What to work on: Your job is to transcribe all the records that follow, excluding any pictures.

Electronic design automation data:
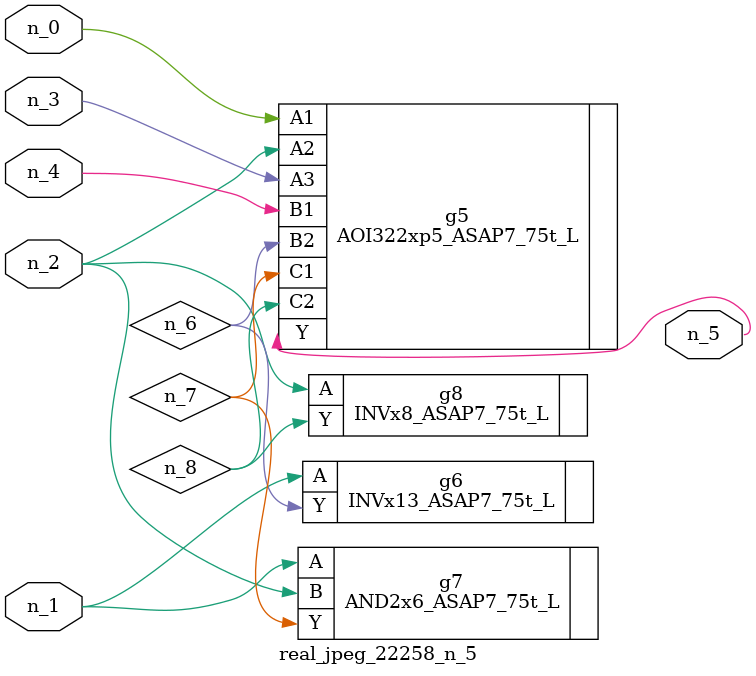
<source format=v>
module real_jpeg_22258_n_5 (n_4, n_0, n_1, n_2, n_3, n_5);

input n_4;
input n_0;
input n_1;
input n_2;
input n_3;

output n_5;

wire n_8;
wire n_6;
wire n_7;

AOI322xp5_ASAP7_75t_L g5 ( 
.A1(n_0),
.A2(n_2),
.A3(n_3),
.B1(n_4),
.B2(n_6),
.C1(n_7),
.C2(n_8),
.Y(n_5)
);

INVx13_ASAP7_75t_L g6 ( 
.A(n_1),
.Y(n_6)
);

AND2x6_ASAP7_75t_L g7 ( 
.A(n_1),
.B(n_2),
.Y(n_7)
);

INVx8_ASAP7_75t_L g8 ( 
.A(n_2),
.Y(n_8)
);


endmodule
</source>
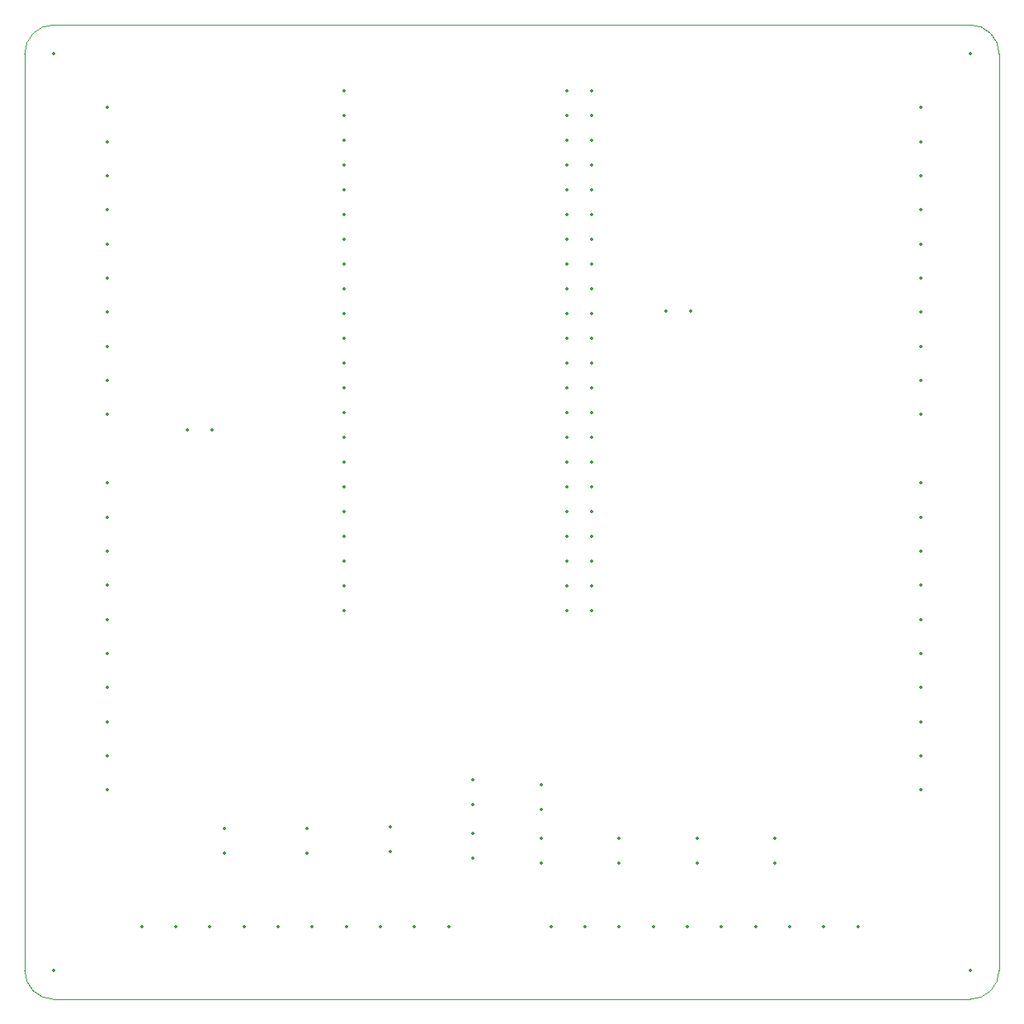
<source format=gbr>
%TF.GenerationSoftware,KiCad,Pcbnew,9.0.3*%
%TF.CreationDate,2025-08-04T15:00:31+02:00*%
%TF.ProjectId,esp-motioncontroller,6573702d-6d6f-4746-996f-6e636f6e7472,1.0.0*%
%TF.SameCoordinates,Original*%
%TF.FileFunction,Profile,NP*%
%FSLAX46Y46*%
G04 Gerber Fmt 4.6, Leading zero omitted, Abs format (unit mm)*
G04 Created by KiCad (PCBNEW 9.0.3) date 2025-08-04 15:00:31*
%MOMM*%
%LPD*%
G01*
G04 APERTURE LIST*
%TA.AperFunction,Profile*%
%ADD10C,0.050000*%
%TD*%
%ADD11C,0.350000*%
G04 APERTURE END LIST*
D10*
X151000000Y-47000000D02*
X151000000Y-141000000D01*
X54000000Y-44000000D02*
X148000000Y-44000000D01*
X151000000Y-141000000D02*
G75*
G02*
X148000000Y-144000000I-3000000J0D01*
G01*
X51000000Y-141000000D02*
X51000000Y-47000000D01*
X148000000Y-44000000D02*
G75*
G02*
X151000000Y-47000000I0J-3000000D01*
G01*
X54000000Y-144000000D02*
G75*
G02*
X51000000Y-141000000I0J3000000D01*
G01*
X51000000Y-47000000D02*
G75*
G02*
X54000000Y-44000000I3000000J0D01*
G01*
X148000000Y-144000000D02*
X54000000Y-144000000D01*
D11*
X148000000Y-141000000D03*
X112000000Y-127460000D03*
X112000000Y-130000000D03*
X59500000Y-91000000D03*
X59500000Y-94500000D03*
X59500000Y-98000000D03*
X59500000Y-101500000D03*
X59500000Y-105000000D03*
X59500000Y-108500000D03*
X59500000Y-112000000D03*
X59500000Y-115500000D03*
X59500000Y-119000000D03*
X59500000Y-122500000D03*
X119340000Y-73400000D03*
X116800000Y-73400000D03*
X97000000Y-126950000D03*
X97000000Y-129490000D03*
X83820000Y-50800000D03*
X83820000Y-53340000D03*
X83820000Y-55880000D03*
X83820000Y-58420000D03*
X83820000Y-60960000D03*
X83820000Y-63500000D03*
X83820000Y-66040000D03*
X83820000Y-68580000D03*
X83820000Y-71120000D03*
X83820000Y-73660000D03*
X83820000Y-76200000D03*
X83820000Y-78740000D03*
X83820000Y-81280000D03*
X83820000Y-83820000D03*
X83820000Y-86360000D03*
X83820000Y-88900000D03*
X83820000Y-91440000D03*
X83820000Y-93980000D03*
X83820000Y-96520000D03*
X83816320Y-99057280D03*
X83816320Y-101597280D03*
X83816320Y-104137280D03*
X106680000Y-104140000D03*
X109220000Y-104140000D03*
X106680000Y-101600000D03*
X109220000Y-101600000D03*
X106680000Y-99060000D03*
X109220000Y-99060000D03*
X106680000Y-96520000D03*
X109220000Y-96520000D03*
X106680000Y-93980000D03*
X109220000Y-93980000D03*
X106680000Y-91440000D03*
X109220000Y-91440000D03*
X106680000Y-88900000D03*
X109220000Y-88900000D03*
X106680000Y-86360000D03*
X109220000Y-86360000D03*
X106680000Y-83820000D03*
X109220000Y-83820000D03*
X106680000Y-81280000D03*
X109220000Y-81280000D03*
X106680000Y-78740000D03*
X109220000Y-78740000D03*
X106680000Y-76200000D03*
X109220000Y-76200000D03*
X106680000Y-73660000D03*
X109220000Y-73660000D03*
X106680000Y-71120000D03*
X109220000Y-71120000D03*
X106680000Y-68580000D03*
X109220000Y-68580000D03*
X106680000Y-66040000D03*
X109220000Y-66040000D03*
X106680000Y-63500000D03*
X109220000Y-63500000D03*
X106680000Y-60960000D03*
X109220000Y-60960000D03*
X106680000Y-58420000D03*
X109220000Y-58420000D03*
X106680000Y-55880000D03*
X109220000Y-55880000D03*
X106680000Y-53340000D03*
X109220000Y-53340000D03*
X106680000Y-50800000D03*
X109220000Y-50800000D03*
X59500000Y-52500000D03*
X59500000Y-56000000D03*
X59500000Y-59500000D03*
X59500000Y-63000000D03*
X59500000Y-66500000D03*
X59500000Y-70000000D03*
X59500000Y-73500000D03*
X59500000Y-77000000D03*
X59500000Y-80500000D03*
X59500000Y-84000000D03*
X88500000Y-126250000D03*
X88500000Y-128790000D03*
X54000000Y-141000000D03*
X54000000Y-47000000D03*
X70200000Y-85600000D03*
X67660000Y-85600000D03*
X143000000Y-122500000D03*
X143000000Y-119000000D03*
X143000000Y-115500000D03*
X143000000Y-112000000D03*
X143000000Y-108500000D03*
X143000000Y-105000000D03*
X143000000Y-101500000D03*
X143000000Y-98000000D03*
X143000000Y-94500000D03*
X143000000Y-91000000D03*
X104000000Y-122000000D03*
X104000000Y-124540000D03*
X120000000Y-127460000D03*
X120000000Y-130000000D03*
X128000000Y-127460000D03*
X128000000Y-130000000D03*
X148000000Y-47000000D03*
X97000000Y-121460000D03*
X97000000Y-124000000D03*
X63000000Y-136500000D03*
X66500000Y-136500000D03*
X70000000Y-136500000D03*
X73500000Y-136500000D03*
X77000000Y-136500000D03*
X80500000Y-136500000D03*
X84000000Y-136500000D03*
X87500000Y-136500000D03*
X91000000Y-136500000D03*
X94500000Y-136500000D03*
X71500000Y-126500000D03*
X71500000Y-129040000D03*
X105000000Y-136500000D03*
X108500000Y-136500000D03*
X112000000Y-136500000D03*
X115500000Y-136500000D03*
X119000000Y-136500000D03*
X122500000Y-136500000D03*
X126000000Y-136500000D03*
X129500000Y-136500000D03*
X133000000Y-136500000D03*
X136500000Y-136500000D03*
X143000000Y-84000000D03*
X143000000Y-80500000D03*
X143000000Y-77000000D03*
X143000000Y-73500000D03*
X143000000Y-70000000D03*
X143000000Y-66500000D03*
X143000000Y-63000000D03*
X143000000Y-59500000D03*
X143000000Y-56000000D03*
X143000000Y-52500000D03*
X80000000Y-126460000D03*
X80000000Y-129000000D03*
X104000000Y-127460000D03*
X104000000Y-130000000D03*
M02*

</source>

Your solution:
<source format=v>
module real_jpeg_22258_n_5 (n_4, n_0, n_1, n_2, n_3, n_5);

input n_4;
input n_0;
input n_1;
input n_2;
input n_3;

output n_5;

wire n_8;
wire n_6;
wire n_7;

AOI322xp5_ASAP7_75t_L g5 ( 
.A1(n_0),
.A2(n_2),
.A3(n_3),
.B1(n_4),
.B2(n_6),
.C1(n_7),
.C2(n_8),
.Y(n_5)
);

INVx13_ASAP7_75t_L g6 ( 
.A(n_1),
.Y(n_6)
);

AND2x6_ASAP7_75t_L g7 ( 
.A(n_1),
.B(n_2),
.Y(n_7)
);

INVx8_ASAP7_75t_L g8 ( 
.A(n_2),
.Y(n_8)
);


endmodule
</source>
<source format=gbr>
%TF.GenerationSoftware,KiCad,Pcbnew,9.0.3*%
%TF.CreationDate,2025-08-04T15:00:31+02:00*%
%TF.ProjectId,esp-motioncontroller,6573702d-6d6f-4746-996f-6e636f6e7472,1.0.0*%
%TF.SameCoordinates,Original*%
%TF.FileFunction,Profile,NP*%
%FSLAX46Y46*%
G04 Gerber Fmt 4.6, Leading zero omitted, Abs format (unit mm)*
G04 Created by KiCad (PCBNEW 9.0.3) date 2025-08-04 15:00:31*
%MOMM*%
%LPD*%
G01*
G04 APERTURE LIST*
%TA.AperFunction,Profile*%
%ADD10C,0.050000*%
%TD*%
%ADD11C,0.350000*%
G04 APERTURE END LIST*
D10*
X151000000Y-47000000D02*
X151000000Y-141000000D01*
X54000000Y-44000000D02*
X148000000Y-44000000D01*
X151000000Y-141000000D02*
G75*
G02*
X148000000Y-144000000I-3000000J0D01*
G01*
X51000000Y-141000000D02*
X51000000Y-47000000D01*
X148000000Y-44000000D02*
G75*
G02*
X151000000Y-47000000I0J-3000000D01*
G01*
X54000000Y-144000000D02*
G75*
G02*
X51000000Y-141000000I0J3000000D01*
G01*
X51000000Y-47000000D02*
G75*
G02*
X54000000Y-44000000I3000000J0D01*
G01*
X148000000Y-144000000D02*
X54000000Y-144000000D01*
D11*
X148000000Y-141000000D03*
X112000000Y-127460000D03*
X112000000Y-130000000D03*
X59500000Y-91000000D03*
X59500000Y-94500000D03*
X59500000Y-98000000D03*
X59500000Y-101500000D03*
X59500000Y-105000000D03*
X59500000Y-108500000D03*
X59500000Y-112000000D03*
X59500000Y-115500000D03*
X59500000Y-119000000D03*
X59500000Y-122500000D03*
X119340000Y-73400000D03*
X116800000Y-73400000D03*
X97000000Y-126950000D03*
X97000000Y-129490000D03*
X83820000Y-50800000D03*
X83820000Y-53340000D03*
X83820000Y-55880000D03*
X83820000Y-58420000D03*
X83820000Y-60960000D03*
X83820000Y-63500000D03*
X83820000Y-66040000D03*
X83820000Y-68580000D03*
X83820000Y-71120000D03*
X83820000Y-73660000D03*
X83820000Y-76200000D03*
X83820000Y-78740000D03*
X83820000Y-81280000D03*
X83820000Y-83820000D03*
X83820000Y-86360000D03*
X83820000Y-88900000D03*
X83820000Y-91440000D03*
X83820000Y-93980000D03*
X83820000Y-96520000D03*
X83816320Y-99057280D03*
X83816320Y-101597280D03*
X83816320Y-104137280D03*
X106680000Y-104140000D03*
X109220000Y-104140000D03*
X106680000Y-101600000D03*
X109220000Y-101600000D03*
X106680000Y-99060000D03*
X109220000Y-99060000D03*
X106680000Y-96520000D03*
X109220000Y-96520000D03*
X106680000Y-93980000D03*
X109220000Y-93980000D03*
X106680000Y-91440000D03*
X109220000Y-91440000D03*
X106680000Y-88900000D03*
X109220000Y-88900000D03*
X106680000Y-86360000D03*
X109220000Y-86360000D03*
X106680000Y-83820000D03*
X109220000Y-83820000D03*
X106680000Y-81280000D03*
X109220000Y-81280000D03*
X106680000Y-78740000D03*
X109220000Y-78740000D03*
X106680000Y-76200000D03*
X109220000Y-76200000D03*
X106680000Y-73660000D03*
X109220000Y-73660000D03*
X106680000Y-71120000D03*
X109220000Y-71120000D03*
X106680000Y-68580000D03*
X109220000Y-68580000D03*
X106680000Y-66040000D03*
X109220000Y-66040000D03*
X106680000Y-63500000D03*
X109220000Y-63500000D03*
X106680000Y-60960000D03*
X109220000Y-60960000D03*
X106680000Y-58420000D03*
X109220000Y-58420000D03*
X106680000Y-55880000D03*
X109220000Y-55880000D03*
X106680000Y-53340000D03*
X109220000Y-53340000D03*
X106680000Y-50800000D03*
X109220000Y-50800000D03*
X59500000Y-52500000D03*
X59500000Y-56000000D03*
X59500000Y-59500000D03*
X59500000Y-63000000D03*
X59500000Y-66500000D03*
X59500000Y-70000000D03*
X59500000Y-73500000D03*
X59500000Y-77000000D03*
X59500000Y-80500000D03*
X59500000Y-84000000D03*
X88500000Y-126250000D03*
X88500000Y-128790000D03*
X54000000Y-141000000D03*
X54000000Y-47000000D03*
X70200000Y-85600000D03*
X67660000Y-85600000D03*
X143000000Y-122500000D03*
X143000000Y-119000000D03*
X143000000Y-115500000D03*
X143000000Y-112000000D03*
X143000000Y-108500000D03*
X143000000Y-105000000D03*
X143000000Y-101500000D03*
X143000000Y-98000000D03*
X143000000Y-94500000D03*
X143000000Y-91000000D03*
X104000000Y-122000000D03*
X104000000Y-124540000D03*
X120000000Y-127460000D03*
X120000000Y-130000000D03*
X128000000Y-127460000D03*
X128000000Y-130000000D03*
X148000000Y-47000000D03*
X97000000Y-121460000D03*
X97000000Y-124000000D03*
X63000000Y-136500000D03*
X66500000Y-136500000D03*
X70000000Y-136500000D03*
X73500000Y-136500000D03*
X77000000Y-136500000D03*
X80500000Y-136500000D03*
X84000000Y-136500000D03*
X87500000Y-136500000D03*
X91000000Y-136500000D03*
X94500000Y-136500000D03*
X71500000Y-126500000D03*
X71500000Y-129040000D03*
X105000000Y-136500000D03*
X108500000Y-136500000D03*
X112000000Y-136500000D03*
X115500000Y-136500000D03*
X119000000Y-136500000D03*
X122500000Y-136500000D03*
X126000000Y-136500000D03*
X129500000Y-136500000D03*
X133000000Y-136500000D03*
X136500000Y-136500000D03*
X143000000Y-84000000D03*
X143000000Y-80500000D03*
X143000000Y-77000000D03*
X143000000Y-73500000D03*
X143000000Y-70000000D03*
X143000000Y-66500000D03*
X143000000Y-63000000D03*
X143000000Y-59500000D03*
X143000000Y-56000000D03*
X143000000Y-52500000D03*
X80000000Y-126460000D03*
X80000000Y-129000000D03*
X104000000Y-127460000D03*
X104000000Y-130000000D03*
M02*

</source>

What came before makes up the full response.